On Wed, Dec 26, 2001 at 10:26:27AM -0800, Andriy Palamarchuk wrote:
 C Unit test frameworks I found after a quick search:
 http://check.sourceforge.net/
 http://people.codefactory.se/~spotty/cunit/
 http://freshmeat.net/projects/autounit/
 
 C++:
 http://sourceforge.net/projects/cppunit/

Seen on /. two days ago:
http://www.codesourcery.com/qm/qmtest

  Ciao
  Jörg
--
Joerg Mayer  [EMAIL PROTECTED]
I found out that pro means instead of (as in proconsul). Now I know
what proactive means.





Re: We *really* need a development model change !

2001-12-26 Thread Francois Gouget


   I wholeheartedly agree with you.

   I think that both approaches (application oriented, and API oriented)
are necessary.

 * We need the application oriented approach because this makes Wine
useful to people now. But maybe we should focus more on specific
applications: getting a few applications working very well seems more
interesting to me than getting a lot of applications kind of working.
The reason is that people migrating from the Windows world don't want
applications that kind of work, they want to see stuff that works just
as well as on Windows, even if it is limited to a few applications.
 * We also need the test framework but not only for regression testing.
All you need to write tests is a Windows computer so we could probably
get the help of people who would otherwise not contribute to Wine
(windows programmers who feel intimidated by contributing to Wine).
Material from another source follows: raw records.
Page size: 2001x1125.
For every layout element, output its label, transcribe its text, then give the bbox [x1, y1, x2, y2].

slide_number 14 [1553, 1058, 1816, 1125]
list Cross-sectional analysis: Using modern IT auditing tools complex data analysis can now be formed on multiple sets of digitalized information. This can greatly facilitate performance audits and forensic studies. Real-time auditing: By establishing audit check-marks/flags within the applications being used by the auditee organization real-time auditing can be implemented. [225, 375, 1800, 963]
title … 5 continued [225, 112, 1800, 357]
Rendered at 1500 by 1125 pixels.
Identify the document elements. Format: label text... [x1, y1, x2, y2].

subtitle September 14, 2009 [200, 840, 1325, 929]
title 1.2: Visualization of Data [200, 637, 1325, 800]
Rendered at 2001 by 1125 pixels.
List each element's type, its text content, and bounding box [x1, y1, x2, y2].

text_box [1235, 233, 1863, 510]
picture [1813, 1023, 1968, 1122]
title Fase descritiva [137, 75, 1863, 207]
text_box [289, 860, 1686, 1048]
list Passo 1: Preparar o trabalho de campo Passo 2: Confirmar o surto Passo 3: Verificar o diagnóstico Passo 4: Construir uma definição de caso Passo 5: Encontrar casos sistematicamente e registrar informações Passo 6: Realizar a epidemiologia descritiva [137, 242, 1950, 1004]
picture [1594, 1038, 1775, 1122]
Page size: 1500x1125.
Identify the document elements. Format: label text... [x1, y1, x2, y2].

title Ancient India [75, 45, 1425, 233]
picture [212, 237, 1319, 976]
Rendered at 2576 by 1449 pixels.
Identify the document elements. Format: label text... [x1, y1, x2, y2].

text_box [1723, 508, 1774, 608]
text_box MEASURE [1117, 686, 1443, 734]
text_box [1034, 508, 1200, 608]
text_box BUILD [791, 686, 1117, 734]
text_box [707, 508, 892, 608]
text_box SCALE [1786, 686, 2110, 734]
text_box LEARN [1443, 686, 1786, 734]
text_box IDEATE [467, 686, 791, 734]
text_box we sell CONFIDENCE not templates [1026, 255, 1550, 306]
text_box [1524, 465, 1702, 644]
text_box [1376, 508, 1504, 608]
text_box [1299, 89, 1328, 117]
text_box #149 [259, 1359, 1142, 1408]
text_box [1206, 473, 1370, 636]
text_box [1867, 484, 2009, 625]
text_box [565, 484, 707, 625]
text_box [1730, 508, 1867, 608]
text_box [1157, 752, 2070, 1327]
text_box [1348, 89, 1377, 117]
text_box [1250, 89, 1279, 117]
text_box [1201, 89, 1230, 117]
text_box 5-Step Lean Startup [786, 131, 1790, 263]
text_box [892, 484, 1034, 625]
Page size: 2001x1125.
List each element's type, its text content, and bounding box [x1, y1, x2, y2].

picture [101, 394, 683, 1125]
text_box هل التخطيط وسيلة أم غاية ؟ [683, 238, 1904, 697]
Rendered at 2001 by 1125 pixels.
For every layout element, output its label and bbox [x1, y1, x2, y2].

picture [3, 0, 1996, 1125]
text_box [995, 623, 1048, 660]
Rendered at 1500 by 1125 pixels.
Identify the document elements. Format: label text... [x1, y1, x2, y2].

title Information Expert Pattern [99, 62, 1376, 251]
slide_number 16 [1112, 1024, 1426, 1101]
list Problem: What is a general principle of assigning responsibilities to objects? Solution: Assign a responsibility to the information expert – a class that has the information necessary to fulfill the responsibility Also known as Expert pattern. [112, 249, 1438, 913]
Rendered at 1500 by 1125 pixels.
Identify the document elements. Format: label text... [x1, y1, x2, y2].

And
these tests look like a great way to find bugs in our current
implementations: I am quite sure that with just a couple of hours of
coding tests you could find quite a few bugs that may otherwise take you
days to track down in a relay trace.
   But as Alexandre said, tact is needed when soliciting the help of
windows programmers so that this is not seen as blatant spam.


   I also like your section about why Wine is worth contributing to. It
may need some polishing but it would be nice to have it on WineHQ. After
all, WineHQ may tell you what Wine is but there is not a single word
about why it is important and why it is worth contributing to. We keep
hearing about how Wine is bad for Linux, how we should all stop wasting
our time and contribute to native Linux applications instead, how Linux
has all the applications it needs anyway, etc., etc. No wonder! We don't
even tell our side of the story!


   Also we need to have a framework in place so that we can handle the
sudden downpour of help we are going to receive ;-) Well, even if it's
not such a massive number of contributions. We need:
 * someone to organize things (and unfortunately no-one seems to have
the time, please, someone, volunteer!)
 * a mechanism to track which APIs already have tests in place and which
don't. Sure there are 12000 APIs so the risk of overlap seems small, but
I am quite sure that the distribution of submissions will not be random.
 * something to do a 'make test' and report which tests suceeded and
which failed
 * we also need to decide how to write these tests. You seem inclined to
write them in C but there has been some work before to create a
framework in perl. I consider that both have pros and cons and all I
care about at this point is that we do finally get something in place.



--
Francois Gouget [EMAIL PROTECTED]http://fgouget.free.fr/
  Any sufficiently advanced bug is indistinguishable from a feature.